DIE ZEIT: Frau Kefalogianni, in Griechenland haben die Anwohner in den Küstenregionen im vergangenen Jahr gegen den zunehmenden Tourismus demonstriert. Sie forderten freien Zugang zu den Stränden. Auch auf Mallorca und den Kanaren gingen die Menschen jetzt auf die Straße. Warum beschweren sich gerade diejenigen über den Tourismus, die von ihm leben?

Olga Kefalogianni: Ich denke nicht, dass diese Beobachtung in der Breite auf Griechenland zutrifft. Der Tourismus hat uns in den schwierigen Jahren der Schuldenkrise sehr geholfen. Er hat uns Stabilität verschafft, obwohl ab 2012 viele Gäste dem Land ferngeblieben sind. Schließlich brachte die Situation im Land auch einen gewaltigen Imageschaden mit sich. Es hat dann große Anstrengungen gebraucht, Griechenland wieder stärker auf die touristische Landkarte zu bringen. Aber seitdem haben wir die Zahl der Gäste nahezu verdoppelt. 2023 war ein Rekordjahr mit 33 Millionen Ankünften im Land.

ZEIT: Aber über diese Massen beklagen sich die Leute doch.

Kefalogianni: Wir haben einen zehnjährigen Entwicklungszyklus im Tourismus hinter uns. Der ist jetzt abgeschlossen. Unser nächstes Ziel muss sein, mehr Ausgewogenheit zu finden. Wir müssen die Natur und die kulturellen Ressourcen besser schützen. Und wir brauchen mehr Gleichgewicht zwischen der Entwicklung des Tourismus und dem täglichen Leben der Menschen in den Gebieten, die im Moment am beliebtesten sind.
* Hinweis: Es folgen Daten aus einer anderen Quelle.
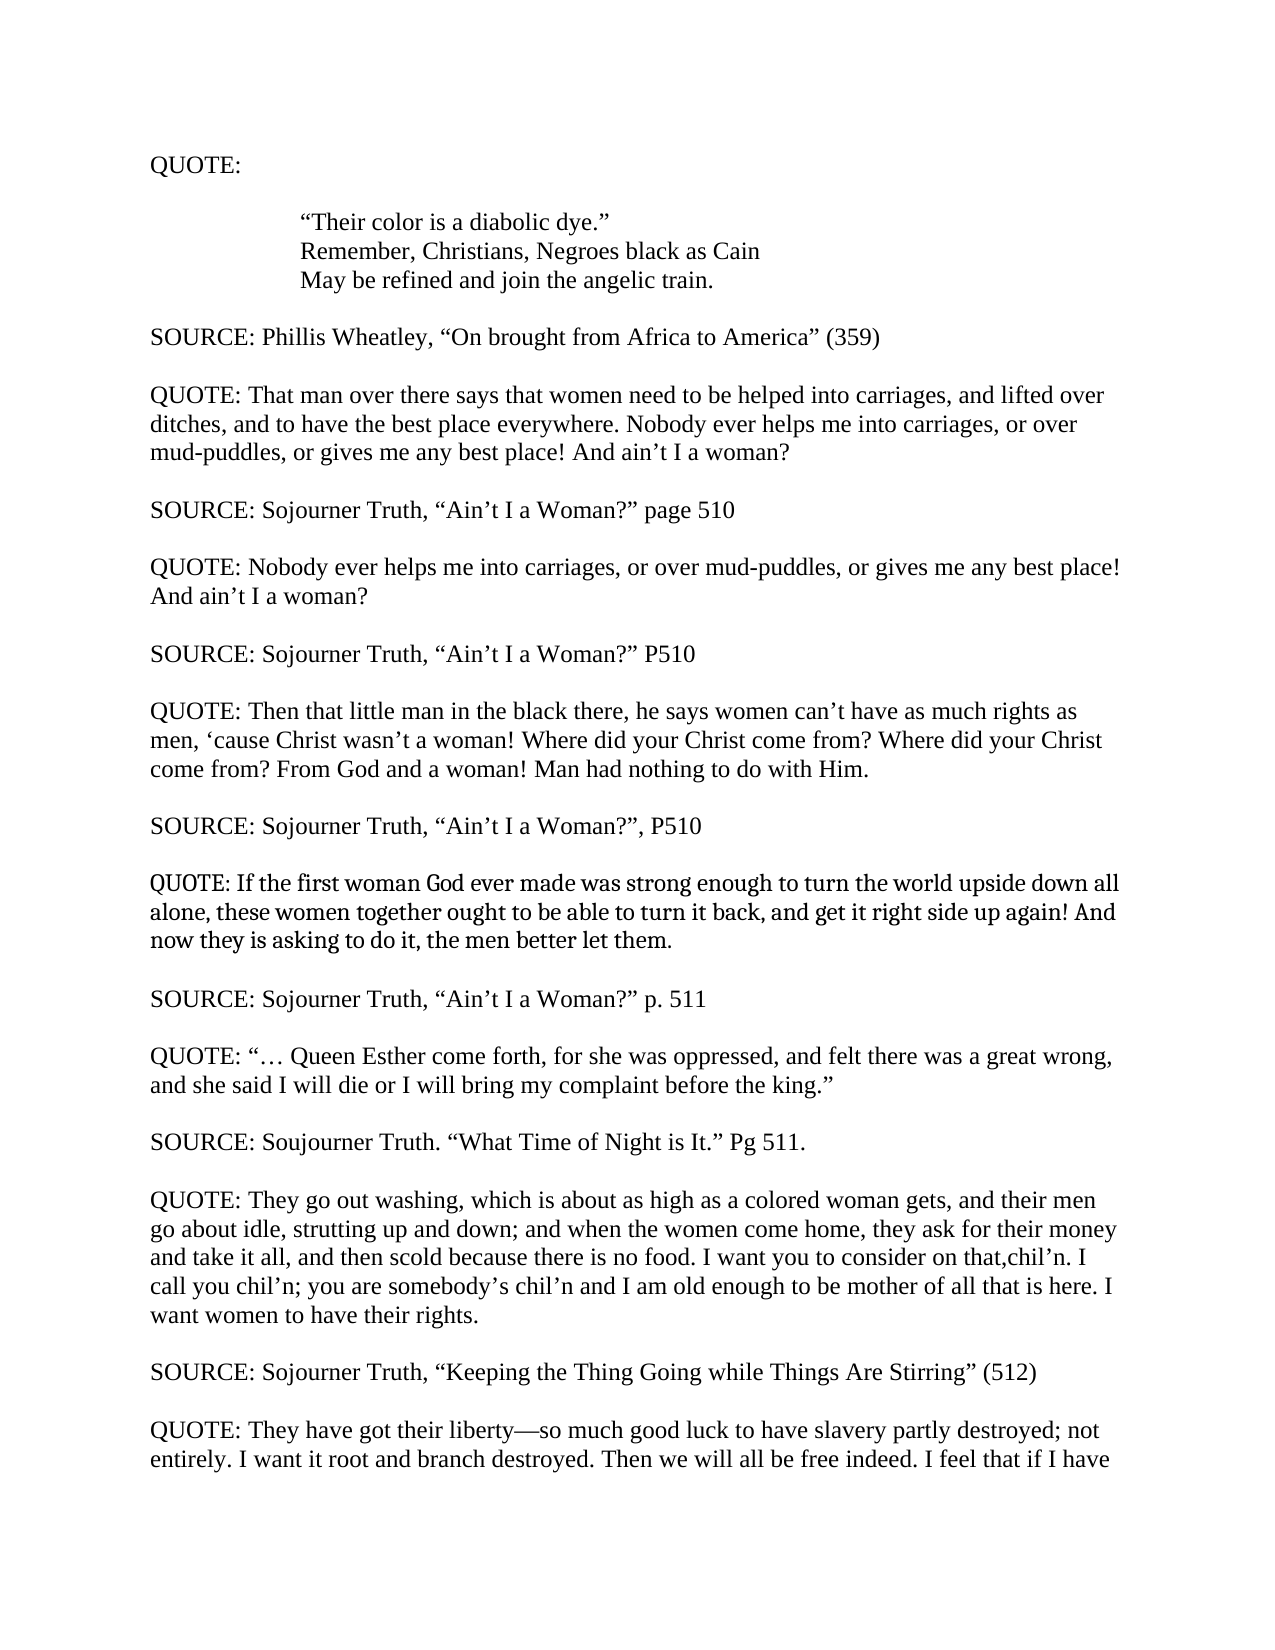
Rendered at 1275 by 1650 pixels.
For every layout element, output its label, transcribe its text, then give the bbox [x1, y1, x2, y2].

text QUOTE: That man over there says that women need to be helped into carriages, and lifted over ditches, and to have the best place everywhere. Nobody ever helps me into carriages, or over mud-puddles, or gives me any best place! And ain’t I a woman? [150, 380, 1125, 466]
text QUOTE: [150, 150, 1125, 179]
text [150, 1415, 1125, 1472]
text QUOTE: If the first woman God ever made was strong enough to turn the world upside down all alone, these women together ought to be able to turn it back, and get it right side up again! And now they is asking to do it, the men better let them. [150, 869, 1125, 955]
text “Their color is a diabolic dye.” [300, 207, 1125, 236]
text QUOTE: They go out washing, which is about as high as a colored woman gets, and their men go about idle, strutting up and down; and when the women come home, they ask for their money and take it all, and then scold because there is no food. I want you to consider on that,chil’n. I call you chil’n; you are somebody’s chil’n and I am old enough to be mother of all that is here. I want women to have their rights. [150, 1185, 1125, 1329]
text May be refined and join the angelic train. [300, 265, 1125, 294]
text SOURCE: Sojourner Truth, “Ain’t I a Woman?”, P510 [150, 811, 1125, 840]
text QUOTE: Nobody ever helps me into carriages, or over mud-puddles, or gives me any best place! And ain’t I a woman? [150, 552, 1125, 610]
text QUOTE: “… Queen Esther come forth, for she was oppressed, and felt there was a great wrong, and she said I will die or I will bring my complaint before the king.” [150, 1041, 1125, 1099]
text SOURCE: Sojourner Truth, “Ain’t I a Woman?” P510 [150, 639, 1125, 667]
text SOURCE: Sojourner Truth, “Keeping the Thing Going while Things Are Stirring” (512) [150, 1357, 1125, 1386]
text SOURCE: Sojourner Truth, “Ain’t I a Woman?” p. 511 [150, 984, 1125, 1012]
text SOURCE: Phillis Wheatley, “On brought from Africa to America” (359) [150, 322, 1125, 351]
text SOURCE: Sojourner Truth, “Ain’t I a Woman?” page 510 [150, 495, 1125, 524]
text Remember, Christians, Negroes black as Cain [300, 236, 1125, 265]
text QUOTE: Then that little man in the black there, he says women can’t have as much rights as men, ‘cause Christ wasn’t a woman! Where did your Christ come from? Where did your Christ come from? From God and a woman! Man had nothing to do with Him. [150, 696, 1125, 782]
text SOURCE: Soujourner Truth. “What Time of Night is It.” Pg 511. [150, 1127, 1125, 1156]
ZEIT: Was bedeutet das konkret?

Kefalogianni: Die Kykladeninsel Santorini beispielsweise ist ein einzigartiger Ort mit einem breiten Angebot an Unterkünften von sehr hohem Standard. Aber es darf nicht sein, dass im Sommer drei oder vier gigantische Kreuzfahrtschiffe gleichzeitig im Hafen der Insel anlegen. Das kann nicht funktionieren. Daher diskutieren wir gerade mit den Schifffahrtsbehörden und den Anbietern, wie wir ein strengeres System für die Vergabe der Slots an den Häfen schaffen.
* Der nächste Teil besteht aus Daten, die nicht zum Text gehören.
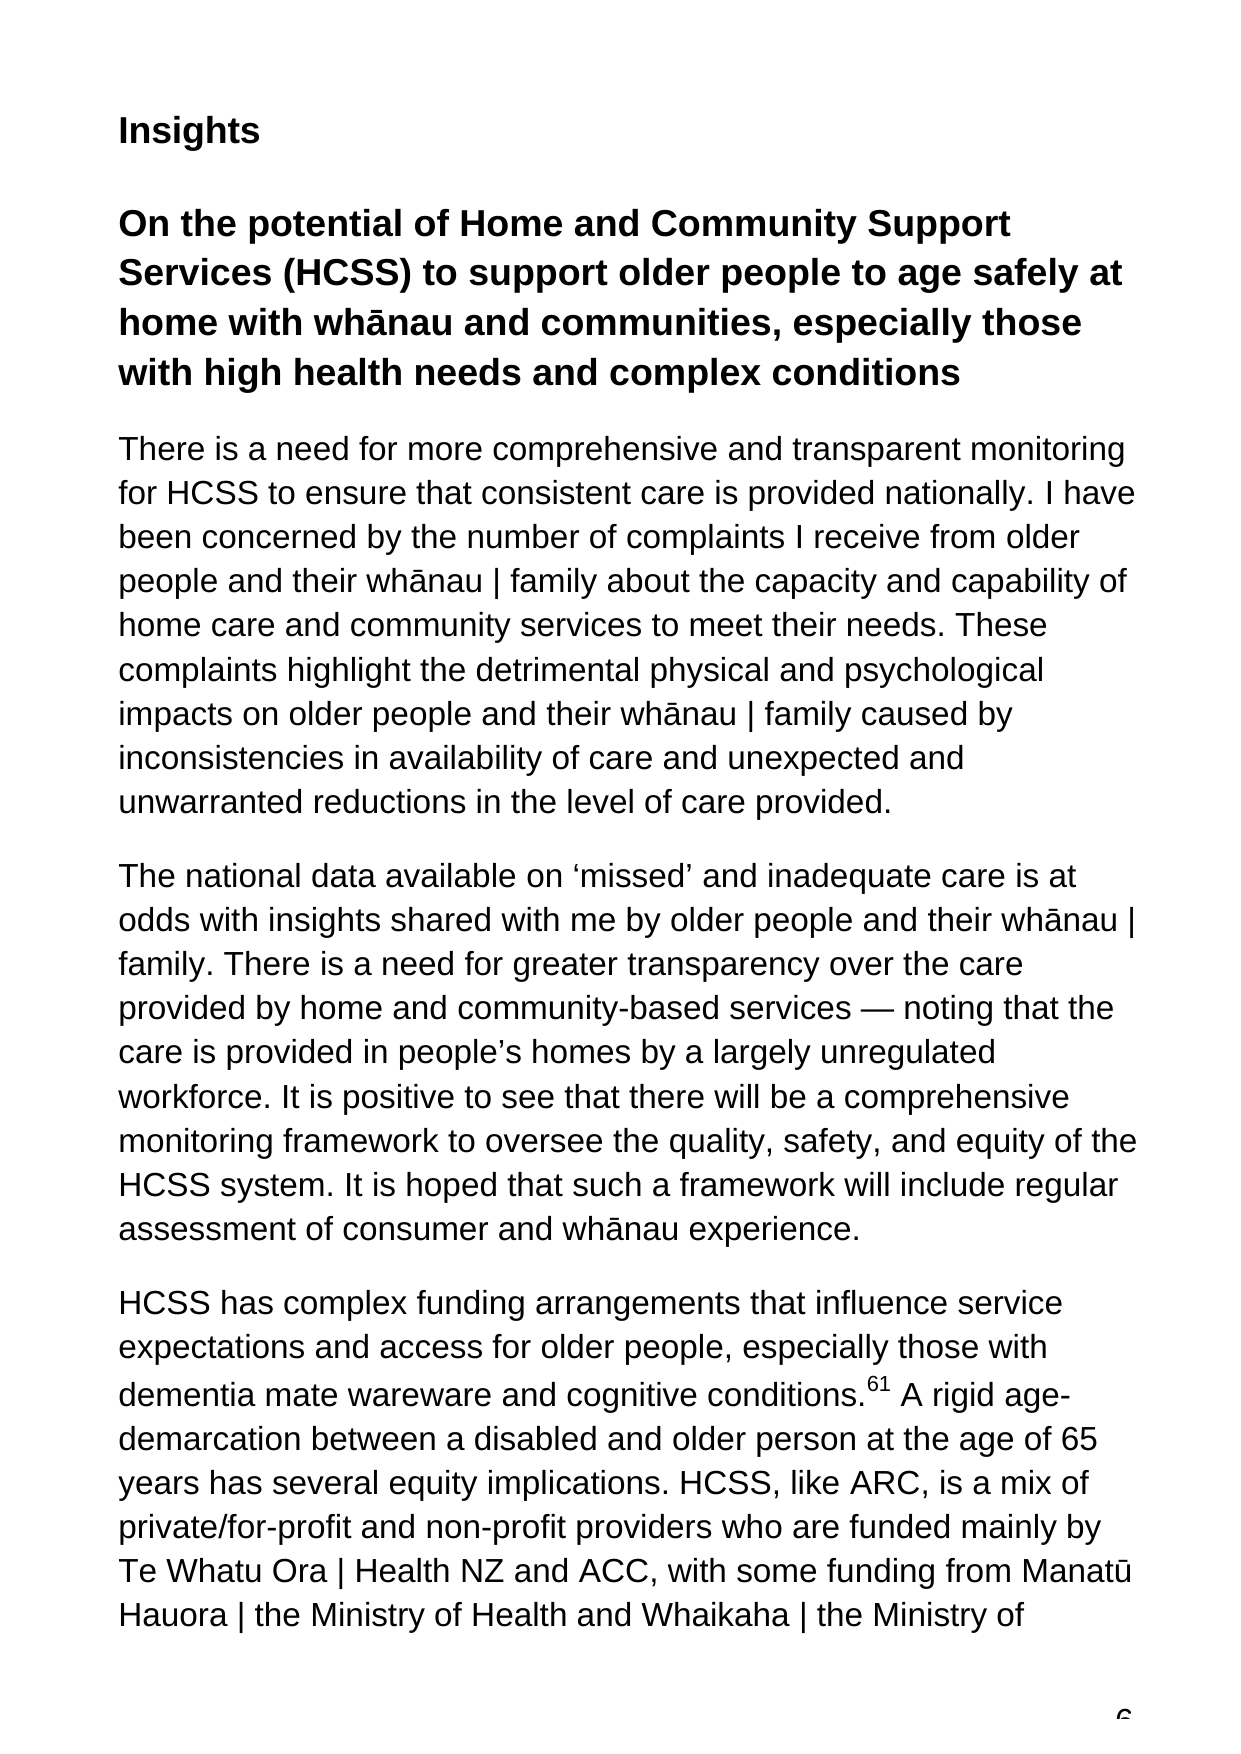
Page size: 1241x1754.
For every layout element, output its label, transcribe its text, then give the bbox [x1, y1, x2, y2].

text The national data available on ‘missed’ and inadequate care is at odds with insights shared with me by older people and their whānau | family. There is a need for greater transparency over the care provided by home and community-based services — noting that the care is provided in people’s homes by a largely unregulated workforce. It is positive to see that there will be a comprehensive monitoring framework to oversee the quality, safety, and equity of the HCSS system. It is hoped that such a framework will include regular assessment of consumer and whānau experience. [118, 856, 1141, 1248]
text There is a need for more comprehensive and transparent monitoring for HCSS to ensure that consistent care is provided nationally. I have been concerned by the number of complaints I receive from older people and their whānau | family about the capacity and capability of home care and community services to meet their needs. These complaints highlight the detrimental physical and psychological impacts on older people and their whānau | family caused by inconsistencies in availability of care and unexpected and unwarranted reductions in the level of care provided. [118, 429, 1141, 821]
subtitle Insights [118, 108, 1184, 151]
subtitle On the potential of Home and Community Support Services (HCSS) to support older people to age safely at home with whānau and communities, especially those with high health needs and complex conditions [118, 151, 1141, 393]
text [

Olga Kefalogianni, 49 © imago images

ZEIT: Kann Tourismus überhaupt nachhaltig sein, wenn es doch vor allem darum geht, eine große Menge an Menschen in das Land zu bringen?

Kefalogianni: Ich denke schon. Griechenland geht beispielsweise voraus bei der Überwachung der Meeresküsten im Mittelmeerraum, um Verschmutzung zu verhindern. Die Konsequenz muss auch sein, dass wir touristische Aktivitäten in einigen Bereichen einschränken. Die griechische Regierung hat bereits vergangenes Jahr damit begonnen, die Strände zentral und mit digitalen Mitteln zu überwachen. An 200 Stränden des Landes wird es keine kommerziellen Aktivitäten mehr geben.

ZEIT: Keine kostenpflichtigen Liegen, keine Schirme, keine Strandbars?

Kefalogianni: Exakt! Jeder soll Zugang zum Strand haben, ein Handtuch hinlegen und die Sonne und das Meer genießen können.

ZEIT: Die Demonstranten aus dem vergangenen Jahr hatten mit ihren Forderungen also recht?

Kefalogianni: So würde ich das nicht sagen. Dennoch ist es wichtig, dass wir als Regierung die Anliegen der Zivilgesellschaft im Blick behalten und gleichzeitig nicht die Bedürfnisse der lokalen Wirtschaft zu sehr beschränken.